Hobbit Business Review

Is TikTok Getting Banned In the U.S.? Here’s What We Know So Far

Lawmakers in the U.S. House of Representatives have passed a bill that could ban TikTok in the country that uses it the most.

The vote passed 352-65, with 50 Democrats and 15 Republicans voting against it. One Democrat voted present.

The bipartisan bill, called the “Protecting Americans from Foreign Adversary Controlled Applications Act,” now moves to the Senate, where its fate is unclear. If it reaches the desk of President Joe Biden, he is likely to sign it, as per his previous remarks.

 

If passed, the bill would require TikTok to separate from its parent company, Beijing-based ByteDance, within 6 months or face the consequence of being blocked from U.S. app stores.

“Today we will send a clear message that we will not tolerate our adversaries weaponizing our freedoms against us,” said House Energy and Commerce Committee Chair Cathy McMorris Rodgers (R-WA).

Some lawmakers, however, including Rep. Robert Garcia (D-CA), aren’t convinced that TikTok is an immediate threat.

“This idea that we’re going to ban, essentially, entrepreneurs, small business owners, the main way how young people actually communicate with each other is to me insane,” Garcia told AP.

TikTok has repeatedly denied that it is sharing American data with China. The company also launched a lobbying campaign against the bill, which Rodgers called out as an example of the company using “its influence and power to force users to contact their representatives.”

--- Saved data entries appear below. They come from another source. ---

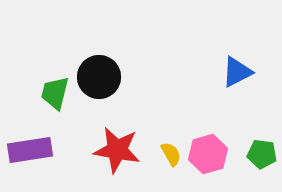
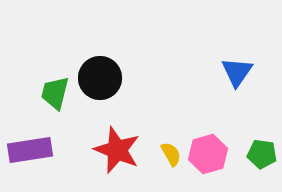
blue triangle: rotated 28 degrees counterclockwise
black circle: moved 1 px right, 1 px down
red star: rotated 12 degrees clockwise
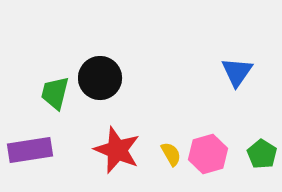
green pentagon: rotated 24 degrees clockwise
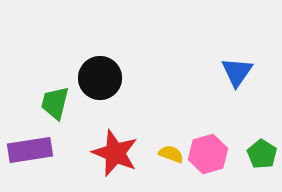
green trapezoid: moved 10 px down
red star: moved 2 px left, 3 px down
yellow semicircle: rotated 40 degrees counterclockwise
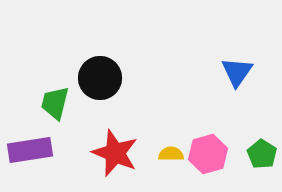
yellow semicircle: rotated 20 degrees counterclockwise
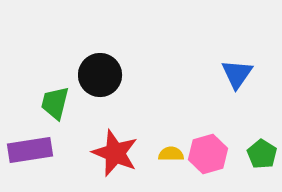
blue triangle: moved 2 px down
black circle: moved 3 px up
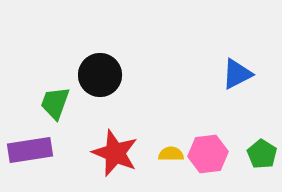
blue triangle: rotated 28 degrees clockwise
green trapezoid: rotated 6 degrees clockwise
pink hexagon: rotated 9 degrees clockwise
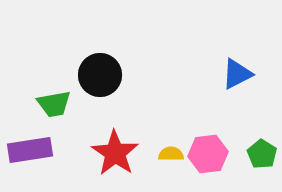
green trapezoid: moved 1 px left, 1 px down; rotated 120 degrees counterclockwise
red star: rotated 12 degrees clockwise
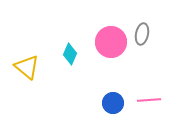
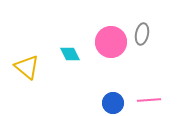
cyan diamond: rotated 50 degrees counterclockwise
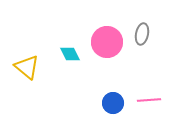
pink circle: moved 4 px left
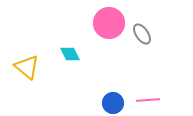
gray ellipse: rotated 45 degrees counterclockwise
pink circle: moved 2 px right, 19 px up
pink line: moved 1 px left
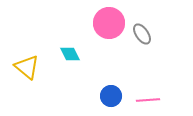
blue circle: moved 2 px left, 7 px up
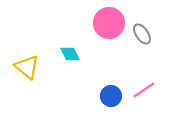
pink line: moved 4 px left, 10 px up; rotated 30 degrees counterclockwise
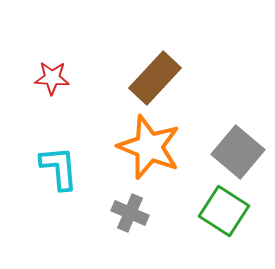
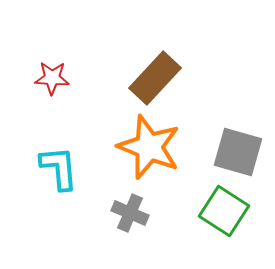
gray square: rotated 24 degrees counterclockwise
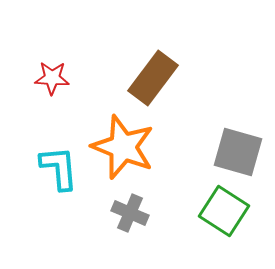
brown rectangle: moved 2 px left; rotated 6 degrees counterclockwise
orange star: moved 26 px left
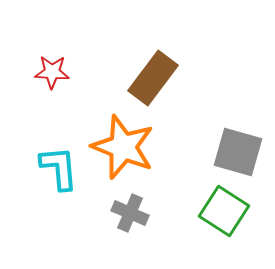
red star: moved 6 px up
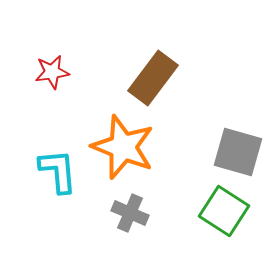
red star: rotated 12 degrees counterclockwise
cyan L-shape: moved 1 px left, 3 px down
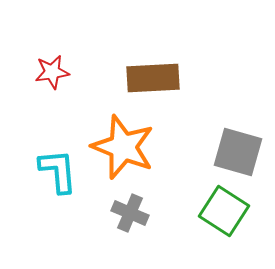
brown rectangle: rotated 50 degrees clockwise
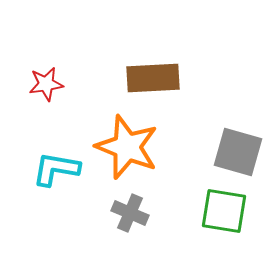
red star: moved 6 px left, 12 px down
orange star: moved 4 px right
cyan L-shape: moved 2 px left, 2 px up; rotated 75 degrees counterclockwise
green square: rotated 24 degrees counterclockwise
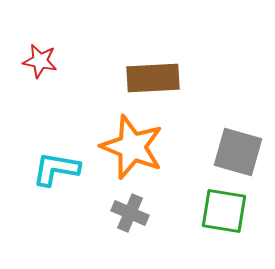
red star: moved 6 px left, 23 px up; rotated 20 degrees clockwise
orange star: moved 5 px right
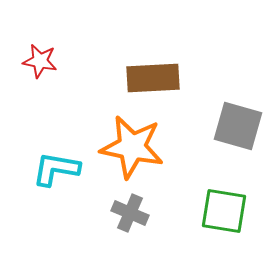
orange star: rotated 10 degrees counterclockwise
gray square: moved 26 px up
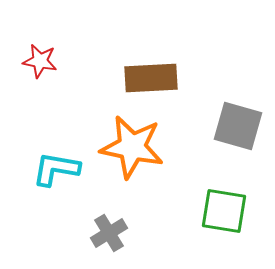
brown rectangle: moved 2 px left
gray cross: moved 21 px left, 20 px down; rotated 36 degrees clockwise
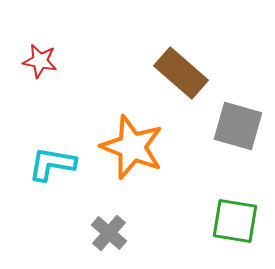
brown rectangle: moved 30 px right, 5 px up; rotated 44 degrees clockwise
orange star: rotated 10 degrees clockwise
cyan L-shape: moved 4 px left, 5 px up
green square: moved 11 px right, 10 px down
gray cross: rotated 18 degrees counterclockwise
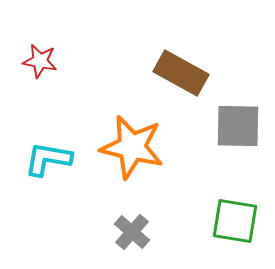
brown rectangle: rotated 12 degrees counterclockwise
gray square: rotated 15 degrees counterclockwise
orange star: rotated 8 degrees counterclockwise
cyan L-shape: moved 4 px left, 5 px up
gray cross: moved 23 px right, 1 px up
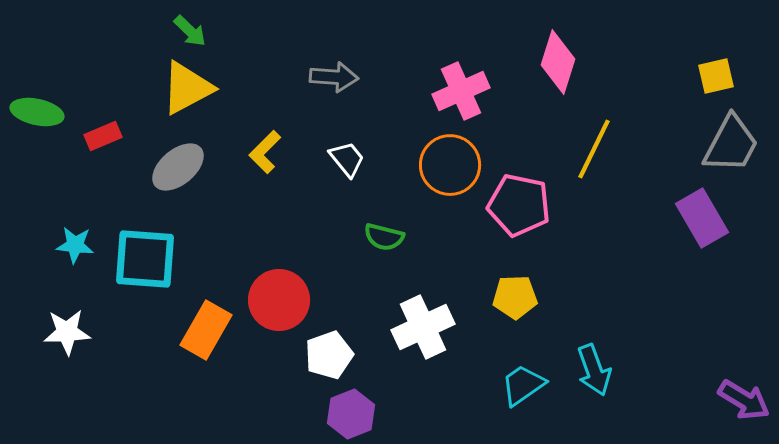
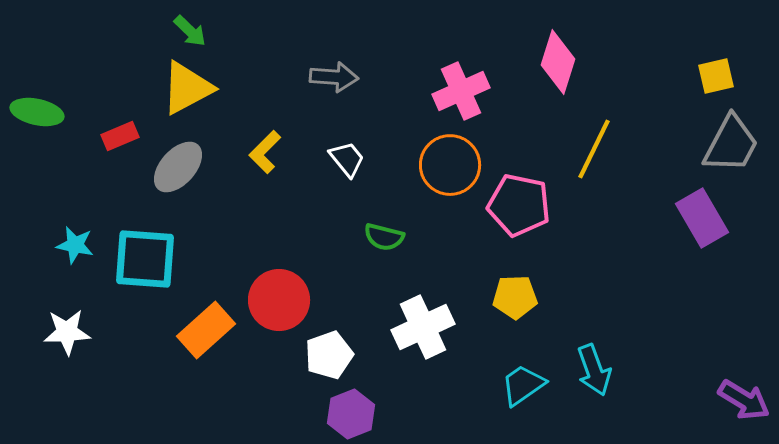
red rectangle: moved 17 px right
gray ellipse: rotated 8 degrees counterclockwise
cyan star: rotated 6 degrees clockwise
orange rectangle: rotated 18 degrees clockwise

“We are hopeful that the Senate will consider the facts, listen to their constituents, and realize the impact on the economy, seven million small businesses, and the 170 million Americans who use our service,” a TikTok spokesperson said in a statement. The company’s previous statements point to the right to free expression and the response from constituents over a potential ban.

TikTok became available in the U.S. in 2018 and has since amassed more than 170 million American users. That makes the U.S. the country with the largest TikTok audience in the world, according to Statista estimates.

TikTok CEO Shou Chew testified before Congress for the first time in March and talked about the need for “clear, transparent rules that apply broadly to all tech companies.”

The bill now moves to the Senate.

“The Senate will review the legislation when it comes over from the House,” Senate Majority Leader Chuck Schumer (D-NY) said in a brief statement.